> **Problem description**
A verbatim transcription of every record below is required.

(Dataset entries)

++++++++

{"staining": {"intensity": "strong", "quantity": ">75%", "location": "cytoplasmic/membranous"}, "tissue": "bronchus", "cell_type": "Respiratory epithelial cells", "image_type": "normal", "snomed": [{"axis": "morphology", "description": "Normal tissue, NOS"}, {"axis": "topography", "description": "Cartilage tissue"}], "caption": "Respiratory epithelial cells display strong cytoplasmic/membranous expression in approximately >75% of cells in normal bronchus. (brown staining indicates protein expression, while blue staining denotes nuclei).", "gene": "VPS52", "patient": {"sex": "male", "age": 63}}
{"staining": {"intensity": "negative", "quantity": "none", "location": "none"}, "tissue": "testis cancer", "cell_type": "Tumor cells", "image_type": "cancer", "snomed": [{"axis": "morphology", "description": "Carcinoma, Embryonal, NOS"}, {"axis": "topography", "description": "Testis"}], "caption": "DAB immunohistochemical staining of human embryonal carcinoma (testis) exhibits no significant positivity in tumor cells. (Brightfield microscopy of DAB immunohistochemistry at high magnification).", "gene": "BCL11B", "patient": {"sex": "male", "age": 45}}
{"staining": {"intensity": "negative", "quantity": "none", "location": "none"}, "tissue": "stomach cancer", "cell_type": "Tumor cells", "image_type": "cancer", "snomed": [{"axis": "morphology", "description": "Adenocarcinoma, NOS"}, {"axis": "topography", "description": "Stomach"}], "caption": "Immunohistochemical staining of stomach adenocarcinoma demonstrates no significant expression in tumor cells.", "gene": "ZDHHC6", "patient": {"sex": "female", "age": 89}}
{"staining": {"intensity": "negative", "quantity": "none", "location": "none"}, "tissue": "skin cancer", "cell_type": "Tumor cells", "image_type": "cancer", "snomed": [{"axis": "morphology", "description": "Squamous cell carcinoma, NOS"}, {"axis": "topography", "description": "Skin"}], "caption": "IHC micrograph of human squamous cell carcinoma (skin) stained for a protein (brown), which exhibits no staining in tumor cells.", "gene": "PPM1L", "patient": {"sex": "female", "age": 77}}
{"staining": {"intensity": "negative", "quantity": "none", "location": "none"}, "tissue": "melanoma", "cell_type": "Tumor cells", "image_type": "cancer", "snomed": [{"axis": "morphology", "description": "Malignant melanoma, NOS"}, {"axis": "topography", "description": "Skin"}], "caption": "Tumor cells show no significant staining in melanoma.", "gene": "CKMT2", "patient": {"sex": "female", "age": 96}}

++++++++

> **Written response**
{"staining": {"intensity": "strong", "quantity": ">75%", "location": "cytoplasmic/membranous"}, "tissue": "bronchus", "cell_type": "Respiratory epithelial cells", "image_type": "normal", "snomed": [{"axis": "morphology", "description": "Normal tissue, NOS"}, {"axis": "topography", "description": "Cartilage tissue"}], "caption": "Respiratory epithelial cells display strong cytoplasmic/membranous expression in approximately >75% of cells in normal bronchus. (brown staining indicates protein expression, while blue staining denotes nuclei).", "gene": "VPS52", "patient": {"sex": "male", "age": 63}}
{"staining": {"intensity": "negative", "quantity": "none", "location": "none"}, "tissue": "testis cancer", "cell_type": "Tumor cells", "image_type": "cancer", "snomed": [{"axis": "morphology", "description": "Carcinoma, Embryonal, NOS"}, {"axis": "topography", "description": "Testis"}], "caption": "DAB immunohistochemical staining of human embryonal carcinoma (testis) exhibits no significant positivity in tumor cells. (Brightfield microscopy of DAB immunohistochemistry at high magnification).", "gene": "BCL11B", "patient": {"sex": "male", "age": 45}}
{"staining": {"intensity": "negative", "quantity": "none", "location": "none"}, "tissue": "stomach cancer", "cell_type": "Tumor cells", "image_type": "cancer", "snomed": [{"axis": "morphology", "description": "Adenocarcinoma, NOS"}, {"axis": "topography", "description": "Stomach"}], "caption": "Immunohistochemical staining of stomach adenocarcinoma demonstrates no significant expression in tumor cells.", "gene": "ZDHHC6", "patient": {"sex": "female", "age": 89}}
{"staining": {"intensity": "negative", "quantity": "none", "location": "none"}, "tissue": "skin cancer", "cell_type": "Tumor cells", "image_type": "cancer", "snomed": [{"axis": "morphology", "description": "Squamous cell carcinoma, NOS"}, {"axis": "topography", "description": "Skin"}], "caption": "IHC micrograph of human squamous cell carcinoma (skin) stained for a protein (brown), which exhibits no staining in tumor cells.", "gene": "PPM1L", "patient": {"sex": "female", "age": 77}}
{"staining": {"intensity": "negative", "quantity": "none", "location": "none"}, "tissue": "melanoma", "cell_type": "Tumor cells", "image_type": "cancer", "snomed": [{"axis": "morphology", "description": "Malignant melanoma, NOS"}, {"axis": "topography", "description": "Skin"}], "caption": "Tumor cells show no significant staining in melanoma.", "gene": "CKMT2", "patient": {"sex": "female", "age": 96}}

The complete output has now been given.